Problem to work on >> Each line from the one that contains "119 601 3.01" through the last line of the listing below is to be returned exactly as it stands, and nothing else.
---
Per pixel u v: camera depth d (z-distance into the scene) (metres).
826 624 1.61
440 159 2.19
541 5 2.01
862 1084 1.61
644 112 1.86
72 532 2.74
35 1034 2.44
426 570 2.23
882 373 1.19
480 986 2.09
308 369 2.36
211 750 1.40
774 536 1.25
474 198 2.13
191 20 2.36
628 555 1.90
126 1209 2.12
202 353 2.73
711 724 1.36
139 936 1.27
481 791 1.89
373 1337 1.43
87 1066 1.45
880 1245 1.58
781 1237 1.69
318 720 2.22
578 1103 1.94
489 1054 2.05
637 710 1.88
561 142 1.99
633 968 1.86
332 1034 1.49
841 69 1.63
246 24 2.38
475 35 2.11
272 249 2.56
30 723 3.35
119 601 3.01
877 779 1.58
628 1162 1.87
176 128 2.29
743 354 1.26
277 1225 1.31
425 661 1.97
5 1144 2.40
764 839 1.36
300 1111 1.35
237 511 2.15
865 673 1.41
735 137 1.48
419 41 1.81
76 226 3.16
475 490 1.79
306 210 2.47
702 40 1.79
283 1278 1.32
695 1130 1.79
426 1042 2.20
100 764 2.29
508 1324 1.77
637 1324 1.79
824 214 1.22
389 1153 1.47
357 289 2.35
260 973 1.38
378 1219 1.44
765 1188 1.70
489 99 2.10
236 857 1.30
---
Completed task >>
119 601 3.01
877 779 1.58
628 1162 1.87
176 128 2.29
743 354 1.26
277 1225 1.31
425 661 1.97
5 1144 2.40
764 839 1.36
300 1111 1.35
237 511 2.15
865 673 1.41
735 137 1.48
419 41 1.81
76 226 3.16
475 490 1.79
306 210 2.47
702 40 1.79
283 1278 1.32
695 1130 1.79
426 1042 2.20
100 764 2.29
508 1324 1.77
637 1324 1.79
824 214 1.22
389 1153 1.47
357 289 2.35
260 973 1.38
378 1219 1.44
765 1188 1.70
489 99 2.10
236 857 1.30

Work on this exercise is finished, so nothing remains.